Чертенок сказал бы, что именно такой порыв привел нас в этот жуткий, оккупированный тараканами, дом, и лишил всего, к чему мы привыкли. Вот только нет больше никаких «нас». Есть я одна. И только я теперь принимаю решения о том, что правильно, а что нет.
— А он меня не сожрёт? — интересуюсь, уверенно делая шаг вперед.
Глаза соседки увеличиваются в размере. Она не ожидала такого вопроса, а врач с добродушной усмешкой наклоняется и вместо ответа гладит монстра по широкой светлой шее. Видимо, то, что сотрудники скорой помощи живы и здоровы должно являться показателем его безобидности. Но я полна сомнений. Пес точно какой-то бойцовской породы. К таким лучше не подходить без необходимости. Елена тихо произносит:
— Мак не укусит. Он слишком добродушный для своей породы, даже заводчица говорит, что он и мухи не обидит.
Вот пусть бы заводчица его и забирала. Но то, что пес не оттяпал руку бесстрашному врачу, немного обнадеживает и я подхожу к зверю ближе. Трогаю короткую шерсть, колючую и жесткую, как у щетки. Спрашиваю:
— Это надолго?
— Не меньше месяца, — вздыхает доктор. — Перелом нехороший. Нужно время и на лечение и на реабилитацию.

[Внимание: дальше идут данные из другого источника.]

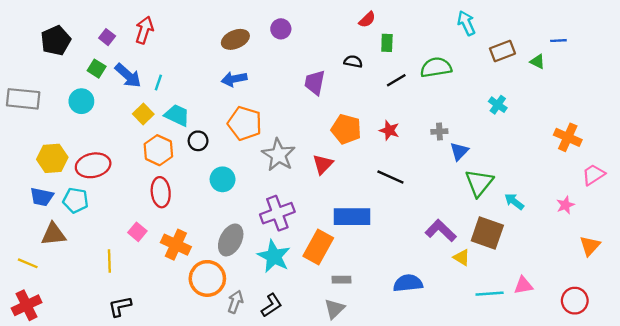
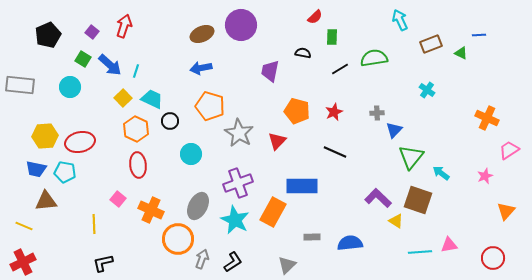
purple circle: (281, 29) -> (241, 25), size x1.8
red star: (389, 130) -> (334, 112), turned 30
gray rectangle: (341, 280) -> (312, 237), moved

Снова смотрю на соседку. Неужели больше некому позаботиться о ее монструозной псине? Зачем она вообще завела такую собаку? И, видимо, мои сомнения написаны на лице, потому что Елена произносит:
— Его моей дочери подарили, ещё когда в институте училась. А потом она замуж вышла, родила, а у внука на шерсть аллергия. И больше мне некого попросить взять Мака на время.
После этого она опускает взгляд на собственную ногу. Не завидую её состоянию и положению и даже ловлю себя на жалости. Лишиться возможности свободно передвигаться на целый месяц — такое себе удовольствие.
Перебороть свой страх непросто, но я снова глажу пса по холке. Тот в ответ морщит лоб, словно пытаясь понять, нравлюсь я ему или нет. Интересная у него мимика. Но, когда он сидит так спокойно и расслабленно, то не вызывает у меня прежнего ужаса. Смотрю на собственное отражение в его больших круглых зрачках, и пес осторожно ведет черным кожистым носом, принюхиваясь.
Мне даже принюхиваться не надо, чтобы почувствовать, что он пахнет псиной, и вспомнить, что вообще-то не люблю животных. Но меня же никто не просит его любить. Потерплю месяц. Но, кажется, этот месяц будет долгим.
— Ладно, — говорю, стараясь заглушить доводы здравого смысла о том, что о подобном опрометчивом обещании я, вероятнее всего, сильно пожалею.